With a family legacy of ingenious cooks, a nutritionist and chef-extraordinaire mother, and a father who introduced me to steak and caviar when I could barely reach the table, I had no choice but to acquire a keen awareness of food during my childhood years in Dubai. But it was only after I found myself on a college campus in Philadelphia – far away from home, too cheap as a student to spend on anything other than pizza, and with dorm rooms that had little rat-holes of kitchens if they even had them at all – when I developed a heightened appreciation of food. An appreciation of food that I once ate every night at the dinner table in Dubai, but that was now an entire ocean away. I lusted for the culinary treasures that lay outside the stale walls of my college dining hall, hijacked friends’ kitchens to try my hand at something, anything , remotely edible, and greedily raided different websites in search of highly-rated restaurants. With my move to New York to work for a consulting firm that secretly harbored self-professed foodies, my appreciation transformed into a passion, an addicition. I felt like everyone around me in New York was talking about food: where to get the best cupcakes, pizza slices, banh mi, kati rolls, pho, fried chicken, and every other food item out there that is just a plain old dish in some part of the world, but that’s become hyped to unforeseen proportions in New York. What fuelled my addiction over time was travel to different cities, both for work and play, which gave me unfettered access to the culinary havens of not only New York, but also of DC, Virginia, Chicago, Houston, Vegas, Austin, Seattle and even a little city called Bentonville (Arkansas!). After 9 years away from home, I’ve finally taken the leap to come back to Dubai – with not just an awareness, but genuine appreciation and passionate addiction for what I’d taken for granted as a child. Mom, I’m back to reclaim my seat at your dinner table, and to rediscover this city with its ever-expanding menu of international flavors.
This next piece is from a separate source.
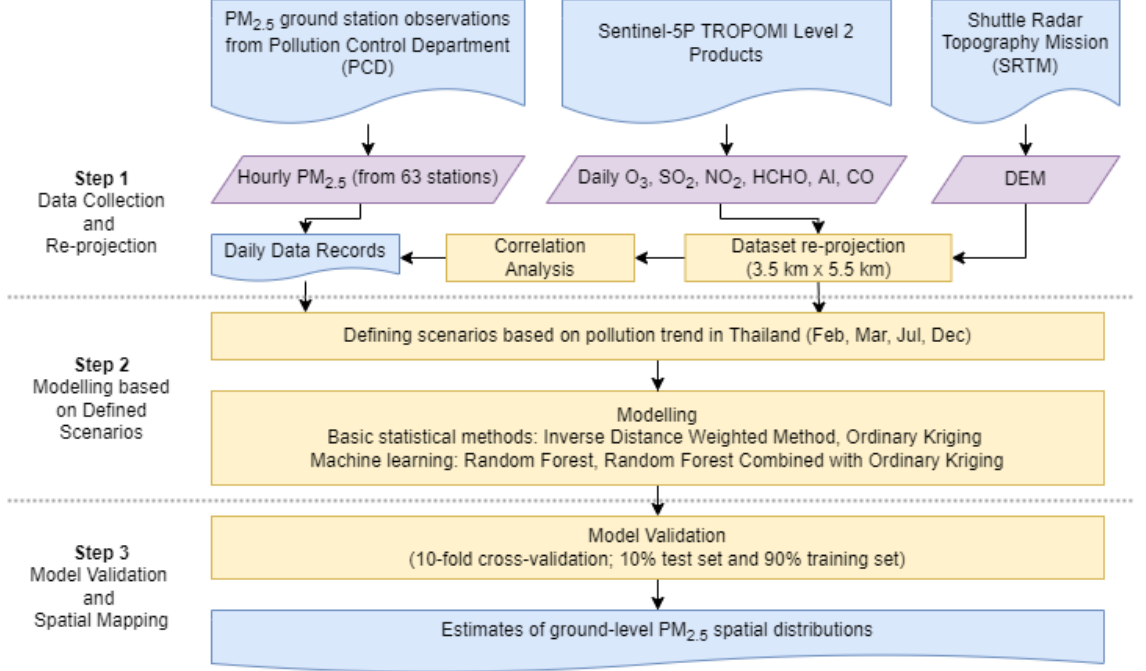
Figure 2. Processing workflow of PM 2 . 5 spatial interpolation via four models.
10 thoughts on “NYC’s latest gift to Dubai: Cheesy grilled corn and beef-smacked Cubano sammies at Cafe Habana.

  1. Chirag says:

    Haha. We had a similar experience in Garhoud, where when asked ’do you think that’s enough food for the table?’ we were told ’well it depends on what you had for lunch.’ and he promptly walked away…

    Reply
    1. inafryingpan says:

      Ick. Shocking really. I have never seen so much attitude in any other place…not even in New York.

    2. Chirag says:

      I know. Incidentally landed up at Cafe Habana last weekend, food was indeed fabulous and service pretty disoriented.

  2. MyCustardPie says:

    On top form. I can imagine you in your lonely garret (or actually cozy home) munching manousheh over your key board. I am tempted now to try this place despite some inconsistencies….although it’s rather too near Baker & Spice for this to become a reality I suspect. Need to hear all about your new camera.

    Reply
    1. inafryingpan says:

      My advice…stick to Baker & Spice. ;) Maybe we should catch up for lunch over there at some point so I can show off the baby-camera. Hopefully by then I can do a little better than blurry washed out photos.

  3. Embla says:

    Arwa! I just saw your mention in Conde Nast Traveler. Congrats! :)

    Reply
  4. Nomsville says:

    Hey, that Hardees burger still rocks my world, and im not ashamed to admit it (the trick is to ask for extra cheddar and mushrooms. Theyve gotten stingy over the years.)

    Also, your blog has this uncanny ability to make me wander over to it and then its 3 am and its post midnight snack time but the fridge refuses to make cheesy corn magically appear and I have to make do with a measly bag of oman chips. This must stop.